At the bottom of Cecil’s whole system of foreign policy was the theory that Philip as Lord of Burgundy could not, for commercial reasons, afford to quarrel with England, and as King of Spain was tied by the danger of strengthening France. Spain, then, was not to be feared, but France might be; this, however, would be conditional on the Huguenots being decisively crushed—a consummation not desired by Catherine and the Politiques; but this, in turn, required that the French Huguenots should have enough support from England to maintain their power of resistance, if not their domination.

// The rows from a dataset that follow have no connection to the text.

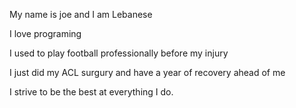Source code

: My name is joe and I am Lebanese

I love programing 

I used to play football professionally before my injury

I just did my ACL surgury and have a year of recovery ahead of me

I strive to be the best at everything I do.
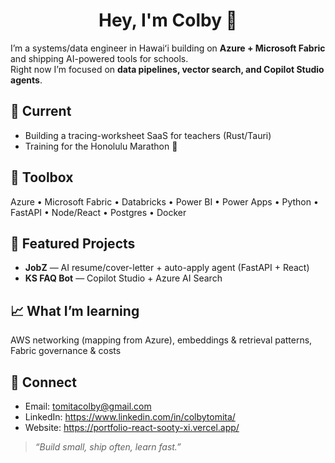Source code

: <h1 align="center">Hey, I'm Colby 👋</h1>

I’m a systems/data engineer in Hawaiʻi building on **Azure + Microsoft Fabric** and shipping AI-powered tools for schools.  
Right now I’m focused on **data pipelines, vector search, and Copilot Studio agents**.

## 🔭 Current
- Building a tracing-worksheet SaaS for teachers (Rust/Tauri)
- Training for the Honolulu Marathon 🏃

## 🧰 Toolbox
Azure • Microsoft Fabric • Databricks • Power BI • Power Apps • Python • FastAPI • Node/React • Postgres • Docker

## 🚀 Featured Projects
- **JobZ** — AI resume/cover-letter + auto-apply agent (FastAPI + React)
- **KS FAQ Bot** — Copilot Studio + Azure AI Search

## 📈 What I’m learning
AWS networking (mapping from Azure), embeddings & retrieval patterns, Fabric governance & costs

## 🤝 Connect
- Email: tomitacolby@gmail.com
- LinkedIn: https://www.linkedin.com/in/colbytomita/
- Website: https://portfolio-react-sooty-xi.vercel.app/

> *“Build small, ship often, learn fast.”*
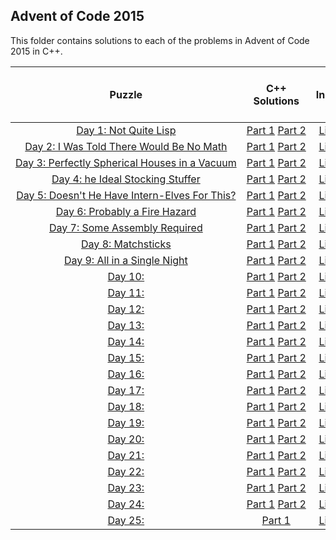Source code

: ## Advent of Code 2015 ##

This folder contains solutions to each of the problems in Advent of Code 2015 in C++.

|Puzzle|C++ Solutions|Input|Sample Input|Puzzle page with solutions|
|:---:|:---:|:---:|:---:|:---:|
| <nobr> [Day 1: Not Quite Lisp](https://adventofcode.com/2015/day/1) </nobr> | <nobr> [Part 1](/2015/cpp/day_01a.cpp) [Part 2](/2015/cpp/day_01b.cpp) </nobr> |[Link](/2015/input/day_01_input)|[Link](/2015/sample_input/day_01_sample_input)|[Link](/2015/puzzles/day_01_puzzle)|
| <nobr> [Day 2: I Was Told There Would Be No Math](https://adventofcode.com/2015/day/2) </nobr> | <nobr> [Part 1](/2015/cpp/day_02a.cpp) [Part 2](/2015/cpp/day_02b.cpp) </nobr> |[Link](/2015/input/day_02_input)|[Link](/2015/sample_input/day_02_sample_input)|[Link](/2015/puzzles/day_02_puzzle)|
| <nobr> [Day 3: Perfectly Spherical Houses in a Vacuum](https://adventofcode.com/2015/day/3) </nobr> | <nobr> [Part 1](/2015/cpp/day_03a.cpp) [Part 2](/2015/cpp/day_03b.cpp) </nobr> |[Link](/2015/input/day_03_input)|[Link](/2015/sample_input/day_03_sample_input)|[Link](/2015/puzzles/day_03_puzzle)|
| <nobr> [Day 4: he Ideal Stocking Stuffer](https://adventofcode.com/2015/day/4) </nobr> | <nobr> [Part 1](/2015/cpp/day_04a.cpp) [Part 2](/2015/cpp/day_04b.cpp) </nobr> |[Link](/2015/input/day_04_input)|[Link](/2015/sample_input/day_04_sample_input)|[Link](/2015/puzzles/day_04_puzzle)|
| <nobr> [Day 5: Doesn't He Have Intern-Elves For This?](https://adventofcode.com/2015/day/5) </nobr> | <nobr> [Part 1](/2015/cpp/day_05a.cpp) [Part 2](/2015/cpp/day_05b.cpp) </nobr> |[Link](/2015/input/day_05_input)|[Link](/2015/sample_input/day_05_sample_input)|[Link](/2015/puzzles/day_05_puzzle)|
| <nobr> [Day 6: Probably a Fire Hazard](https://adventofcode.com/2015/day/6) </nobr> | <nobr> [Part 1](/2015/cpp/day_06a.cpp) [Part 2](/2015/cpp/day_06b.cpp) </nobr> |[Link](/2015/input/day_06_input)|[Link](/2015/sample_input/day_06_sample_input)|[Link](/2015/puzzles/day_06_puzzle)|
| <nobr> [Day 7: Some Assembly Required](https://adventofcode.com/2015/day/7) </nobr> | <nobr> [Part 1](/2015/cpp/day_07a.cpp) [Part 2](/2015/cpp/day_07b.cpp) </nobr> | [Link](/2015/input/day_07_input)|[Link](/2015/sample_input/day_07_sample_input)|[Link](/2015/puzzles/day_07_puzzle)|
| <nobr> [Day 8: Matchsticks](https://adventofcode.com/2015/day/8) </nobr> | <nobr> [Part 1](/2015/cpp/day_08a.cpp) [Part 2](/2015/cpp/day_08b.cpp) </nobr> | [Link](/2015/input/day_08_input)|[Link](/2015/sample_input/day_08_sample_input)|[Link](/2015/puzzles/day_08_puzzle)|
| <nobr> [Day 9:  All in a Single Night](https://adventofcode.com/2015/day/9) </nobr> | <nobr> [Part 1](/2015/cpp/day_09a.cpp) [Part 2](/2015/cpp/day_09b.cpp) </nobr> | [Link](/2015/input/day_09_input)|[Link](/2015/sample_input/day_09_sample_input)|[Link](/2015/puzzles/day_09_puzzle)|
| <nobr> [Day 10:](https://adventofcode.com/2015/day/10) </nobr> | <nobr> [Part 1](/2015/cpp/day_10a.cpp) [Part 2](/2015/cpp/day_10b.cpp) </nobr> |[Link](/2015/input/day_10_input)|[Link](/2015/sample_input/day_10_sample_input)|[Link](/2015/puzzles/day_10_puzzle)|
| <nobr> [Day 11: ](https://adventofcode.com/2015/day/11) </nobr> | <nobr> [Part 1](/2015/cpp/day_11a.cpp) [Part 2](/2015/cpp/day_11b.cpp) </nobr> |[Link](/2015/input/day_11_input)|[Link](/2015/sample_input/day_11_sample_input)|[Link](/2015/puzzles/day_11_puzzle)|
| <nobr> [Day 12: ](https://adventofcode.com/2015/day/12) </nobr> | <nobr> [Part 1](/2015/cpp/day_12a.cpp) [Part 2](/2015/cpp/day_12b.cpp) </nobr> |[Link](/2015/input/day_12_input)|[Link](/2015/sample_input/day_12_sample_input)|[Link](/2015/puzzles/day_12_puzzle)|
| <nobr> [Day 13: ](https://adventofcode.com/2015/day/13) </nobr> | <nobr> [Part 1](/2015/cpp/day_13a.cpp) [Part 2](/2015/cpp/day_13b.cpp) </nobr> |[Link](/2015/input/day_13_input)|[Link](/2015/sample_input/day_13_sample_input)|[Link](/2015/puzzles/day_13_puzzle)|
| <nobr> [Day 14: ](https://adventofcode.com/2015/day/14) </nobr> | <nobr> [Part 1](/2015/cpp/day_14a.cpp) [Part 2](/2015/cpp/day_14b.cpp) </nobr> |[Link](/2015/input/day_14_input)|[Link](/2015/sample_input/day_14_sample_input)|[Link](/2015/puzzles/day_14_puzzle)|
| <nobr> [Day 15: ](https://adventofcode.com/2015/day/15) </nobr> | <nobr> [Part 1](/2015/cpp/day_15a.cpp) [Part 2](/2015/cpp/day_15b.cpp) </nobr> |[Link](/2015/input/day_15_input)|[Link](/2015/sample_input/day_15_sample_input)|[Link](/2015/puzzles/day_15_puzzle)|
| <nobr> [Day 16: ](https://adventofcode.com/2015/day/16) </nobr> | <nobr> [Part 1](/2015/cpp/day_16a.cpp) [Part 2](/2015/cpp/day_16b.cpp) </nobr> |[Link](/2015/input/day_16_input)|[Link](/2015/sample_input/day_16_sample_input)|[Link](/2015/puzzles/day_16_puzzle)|
| <nobr> [Day 17: ](https://adventofcode.com/2015/day/17) </nobr> | <nobr> [Part 1](/2015/cpp/day_17a.cpp) [Part 2](/2015/cpp/day_17b.cpp) </nobr> |[Link](/2015/input/day_17_input)|[Link](/2015/sample_input/day_17_sample_input)|[Link](/2015/puzzles/day_17_puzzle)|
| <nobr> [Day 18: ](https://adventofcode.com/2015/day/18) </nobr> | <nobr> [Part 1](/2015/cpp/day_18a.cpp) [Part 2](/2015/cpp/day_18b.cpp) </nobr> |[Link](/2015/input/day_18_input)|[Link](/2015/sample_input/day_18_sample_input)|[Link](/2015/puzzles/day_18_puzzle)|
| <nobr> [Day 19: ](https://adventofcode.com/2015/day/19) </nobr> | <nobr> [Part 1](/2015/cpp/day_19a.cpp) [Part 2](/2015/cpp/day_19b.cpp) </nobr> |[Link](/2015/input/day_19_input)|[Link](/2015/sample_input/day_19_sample_input)|[Link](/2015/puzzles/day_19_puzzle)|
| <nobr> [Day 20: ](https://adventofcode.com/2015/day/20) </nobr> | <nobr> [Part 1](/2015/cpp/day_20a.cpp) [Part 2](/2015/cpp/day_20b.cpp) </nobr> |[Link](/2015/input/day_20_input)|[Link](/2015/sample_input/day_20_sample_input)|[Link](/2015/puzzles/day_20_puzzle)|
| <nobr> [Day 21: ](https://adventofcode.com/2015/day/21) </nobr> | <nobr> [Part 1](/2015/cpp/day_21a.cpp) [Part 2](/2015/cpp/day_21b.cpp) </nobr> |[Link](/2015/input/day_21_input)|[Link](/2015/sample_input/day_21_sample_input)|[Link](/2015/puzzles/day_21_puzzle)|
| <nobr> [Day 22: ](https://adventofcode.com/2015/day/22) </nobr> | <nobr> [Part 1](/2015/cpp/day_22a.cpp) [Part 2](/2015/cpp/day_22b.cpp) </nobr> |[Link](/2015/input/day_22_input)|[Link](/2015/sample_input/day_22_sample_input)|[Link](/2015/puzzles/day_22_puzzle)|
| <nobr> [Day 23: ](https://adventofcode.com/2015/day/23) </nobr> | <nobr> [Part 1](/2015/cpp/day_23a.cpp) [Part 2](/2015/cpp/day_23b.cpp) </nobr> |[Link](/2015/input/day_23_input)|[Link](/2015/sample_input/day_23_sample_input)|[Link](/2015/puzzles/day_23_puzzle)|
| <nobr> [Day 24: ](https://adventofcode.com/2015/day/24) </nobr> | <nobr> [Part 1](/2015/cpp/day_24a.cpp) [Part 2](/2015/cpp/day_24b.cpp) </nobr> |[Link](/2015/input/day_24_input)|[Link](/2015/sample_input/day_24_sample_input)|[Link](/2015/puzzles/day_24_puzzle)|
| <nobr> [Day 25: ](https://adventofcode.com/2015/day/25) </nobr> | <nobr> [Part 1](/2015/cpp/day_25a.cpp) </nobr> | [Link](/2015/input/day_25_input)|[Link](/2015/sample_input/day_25_sample_input)|[Link](/2015/puzzles/day_25_puzzle)|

As time went on, and the Protestant Netherlands found themselves in open armed resistance to Philip, it was in just the same way necessary for England to keep them from being crushed. Cecil saw the necessity of thus abetting the Protestants in Scotland, France, and the Netherlands; and, being a genuine Protestant if not an over-ardent one, did not dislike it. Elizabeth saw the necessity also, but as in each case the Protestants were subjects acting in opposition to the Government, she did dislike it, and lost no opportunity of making the support she gave as ungracious, as niggardly, and as precarious as she dared, while she perpetually kept up a sort of pretence to herself as well as to others that she was not really helping those whom she called rebels. Yet without the help that was wrung from her, it is doubtful whether in France, in the Netherlands, or even in Scotland, the issue of the struggles during her reign would not have been materially different.